The inquiries were meant to finish last week, but only one has heard any witnesses, while one family is without legal representation and another said they felt their inquiry was “at a standstill”.
The minister for justice is now seeking progress reports from the five retired judges heading the inquiries.
Four inquiries concern allegations of Garda failings or misconduct in the investigations into the deaths of four men: Patrick Nugent, who died after receiving injuries at Bunratty Folk Park in 1984; James Clancy, killed by a lorry in Tullamore in 1988; Shane Tuohey, who disappeared in Clara in 2002 and whose body was found in a local river a week later; and John Kelly, drowned at Britain Quay, Dublin, in 2008.
The fifth inquiry centres on unsubstantiated claims of fraud against former Isme CEO Frank Mulcahy in 1998.
Edwin Tuohey, brother of Shane, said there were growing frustrations about the way they were proceeding.

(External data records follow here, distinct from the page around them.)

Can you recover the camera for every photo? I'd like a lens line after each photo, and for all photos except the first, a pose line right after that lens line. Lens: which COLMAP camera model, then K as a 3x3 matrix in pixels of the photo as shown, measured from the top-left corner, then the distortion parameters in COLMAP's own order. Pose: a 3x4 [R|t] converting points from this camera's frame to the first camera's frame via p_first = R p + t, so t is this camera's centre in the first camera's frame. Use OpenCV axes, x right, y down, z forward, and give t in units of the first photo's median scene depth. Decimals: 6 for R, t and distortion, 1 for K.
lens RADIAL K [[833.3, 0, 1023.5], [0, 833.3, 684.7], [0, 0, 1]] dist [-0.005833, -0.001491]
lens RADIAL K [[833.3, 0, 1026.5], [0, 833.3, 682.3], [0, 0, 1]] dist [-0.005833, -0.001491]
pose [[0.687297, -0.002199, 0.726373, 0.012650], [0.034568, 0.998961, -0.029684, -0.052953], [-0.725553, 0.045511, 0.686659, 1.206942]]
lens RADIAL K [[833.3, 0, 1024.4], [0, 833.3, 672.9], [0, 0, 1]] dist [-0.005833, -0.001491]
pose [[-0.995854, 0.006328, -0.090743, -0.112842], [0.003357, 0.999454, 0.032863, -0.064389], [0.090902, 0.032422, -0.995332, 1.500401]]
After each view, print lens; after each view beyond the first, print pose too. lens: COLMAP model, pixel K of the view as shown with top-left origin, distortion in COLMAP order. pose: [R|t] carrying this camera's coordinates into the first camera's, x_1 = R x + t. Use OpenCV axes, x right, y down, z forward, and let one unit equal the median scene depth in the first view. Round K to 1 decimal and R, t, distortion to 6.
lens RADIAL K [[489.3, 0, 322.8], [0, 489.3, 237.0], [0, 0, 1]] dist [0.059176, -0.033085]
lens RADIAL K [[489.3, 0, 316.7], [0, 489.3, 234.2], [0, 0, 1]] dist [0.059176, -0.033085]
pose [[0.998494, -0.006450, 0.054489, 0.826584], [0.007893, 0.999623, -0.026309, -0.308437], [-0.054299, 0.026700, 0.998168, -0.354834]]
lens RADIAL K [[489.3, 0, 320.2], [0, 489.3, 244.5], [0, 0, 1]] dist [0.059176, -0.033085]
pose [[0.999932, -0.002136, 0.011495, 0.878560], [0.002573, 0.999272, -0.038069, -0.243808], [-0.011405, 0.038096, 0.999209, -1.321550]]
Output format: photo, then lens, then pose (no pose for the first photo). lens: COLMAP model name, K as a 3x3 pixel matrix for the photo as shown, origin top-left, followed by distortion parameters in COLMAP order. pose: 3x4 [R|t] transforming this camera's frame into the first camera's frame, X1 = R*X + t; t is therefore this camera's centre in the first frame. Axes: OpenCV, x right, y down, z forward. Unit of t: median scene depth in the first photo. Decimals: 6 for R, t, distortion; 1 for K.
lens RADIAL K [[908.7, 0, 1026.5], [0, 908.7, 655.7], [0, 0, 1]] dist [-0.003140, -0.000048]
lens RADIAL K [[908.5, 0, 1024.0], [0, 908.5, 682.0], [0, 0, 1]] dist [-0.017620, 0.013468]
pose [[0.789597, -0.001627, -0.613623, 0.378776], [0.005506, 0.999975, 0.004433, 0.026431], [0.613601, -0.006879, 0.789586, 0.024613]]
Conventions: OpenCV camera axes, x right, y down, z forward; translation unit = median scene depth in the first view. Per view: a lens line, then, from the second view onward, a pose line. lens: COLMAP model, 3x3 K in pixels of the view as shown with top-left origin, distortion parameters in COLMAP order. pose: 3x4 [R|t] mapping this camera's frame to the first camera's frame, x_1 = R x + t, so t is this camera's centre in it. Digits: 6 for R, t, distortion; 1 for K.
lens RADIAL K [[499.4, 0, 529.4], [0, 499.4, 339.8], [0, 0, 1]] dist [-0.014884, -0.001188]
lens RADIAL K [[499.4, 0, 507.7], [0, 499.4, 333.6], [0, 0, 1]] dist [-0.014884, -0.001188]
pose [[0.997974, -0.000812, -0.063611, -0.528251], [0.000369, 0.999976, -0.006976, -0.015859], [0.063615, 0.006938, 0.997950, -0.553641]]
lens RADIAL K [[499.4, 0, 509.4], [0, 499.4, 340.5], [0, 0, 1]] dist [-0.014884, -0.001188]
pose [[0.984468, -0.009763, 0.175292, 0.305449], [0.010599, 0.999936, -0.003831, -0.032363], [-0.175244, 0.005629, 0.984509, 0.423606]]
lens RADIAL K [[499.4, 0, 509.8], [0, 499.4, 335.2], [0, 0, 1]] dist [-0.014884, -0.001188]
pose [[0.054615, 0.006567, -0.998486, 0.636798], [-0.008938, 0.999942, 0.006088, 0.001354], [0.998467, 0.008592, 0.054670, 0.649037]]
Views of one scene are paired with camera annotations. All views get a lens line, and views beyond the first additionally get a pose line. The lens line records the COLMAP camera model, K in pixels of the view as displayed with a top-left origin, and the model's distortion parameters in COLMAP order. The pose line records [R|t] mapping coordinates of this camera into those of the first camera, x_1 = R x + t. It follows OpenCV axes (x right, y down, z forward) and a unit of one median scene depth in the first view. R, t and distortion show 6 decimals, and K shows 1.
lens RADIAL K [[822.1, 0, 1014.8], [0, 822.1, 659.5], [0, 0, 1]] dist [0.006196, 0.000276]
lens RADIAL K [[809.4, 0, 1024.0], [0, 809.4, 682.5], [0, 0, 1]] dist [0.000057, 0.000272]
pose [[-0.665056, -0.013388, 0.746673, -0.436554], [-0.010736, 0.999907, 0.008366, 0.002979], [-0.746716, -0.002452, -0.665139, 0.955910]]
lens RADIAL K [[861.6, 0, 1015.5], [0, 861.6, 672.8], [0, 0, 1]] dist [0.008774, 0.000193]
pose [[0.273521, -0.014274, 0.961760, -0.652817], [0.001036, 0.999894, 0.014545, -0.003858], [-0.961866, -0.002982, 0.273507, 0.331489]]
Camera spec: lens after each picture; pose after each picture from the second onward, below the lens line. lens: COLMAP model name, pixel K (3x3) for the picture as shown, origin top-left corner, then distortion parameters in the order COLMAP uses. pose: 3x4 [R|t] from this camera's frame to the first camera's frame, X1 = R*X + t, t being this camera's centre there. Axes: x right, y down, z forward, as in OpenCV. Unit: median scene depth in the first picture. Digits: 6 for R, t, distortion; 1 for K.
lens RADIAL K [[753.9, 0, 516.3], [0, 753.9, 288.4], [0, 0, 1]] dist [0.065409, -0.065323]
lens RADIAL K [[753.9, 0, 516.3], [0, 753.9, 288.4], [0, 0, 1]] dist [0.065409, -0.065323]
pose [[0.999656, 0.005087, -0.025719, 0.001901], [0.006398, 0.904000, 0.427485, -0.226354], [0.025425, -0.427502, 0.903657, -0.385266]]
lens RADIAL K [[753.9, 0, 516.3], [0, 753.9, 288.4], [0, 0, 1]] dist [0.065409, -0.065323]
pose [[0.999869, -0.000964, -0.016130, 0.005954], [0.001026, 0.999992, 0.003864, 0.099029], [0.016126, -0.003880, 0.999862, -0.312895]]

His family sought to change solicitors and, while waiting for a new legal team to be approved, they heard at least one Garda witness may have been called in their absence.
“We’ve asked for clarity on a lot of things because we don’t know what’s happening,” said Mr Tuohey. “We see Maurice McCabe up in Dublin Castle — and that’s only right — but we’re in a half-derelict building away from the public eye and we’re forgotten.”
Emma Kelly, sister of John Kelly, said the family met their judge last month but said: “We’re still quite in the dark with a lot of stuff. There’s nothing set in stone about the people they’re going to call and how they’re going to proceed. We’re sort of at a standstill.”
The James Clancy inquiry had three hearing days last month.
“We’re going the best of all them,” said his son, Joe Clancy. “But we’d want to be because this won’t be the end for us. The terms of reference only look at what happened to the files in my father’s case but I have a right to know who killed my father so we need this to move along.”
The Nugent family met their judge last week. They, too, have concerns about the terms of reference.
Mr Mulcahy’s inquiry is understood to be preparing to call witnesses.
Darragh Mackin of the Kevin Winters law firm, which represents all but the Tuoheys, said the complexity of the cases may not have been appreciated when the inquiries were set up.
The Department of Justice said: “Interim reports have been received in the case of all five inquiries which indicate the progress that is being made. However, the minister has requested a further updated report in relation to each of the inquiries with a view to determining a revised timeframe for submission of a final report in each case.”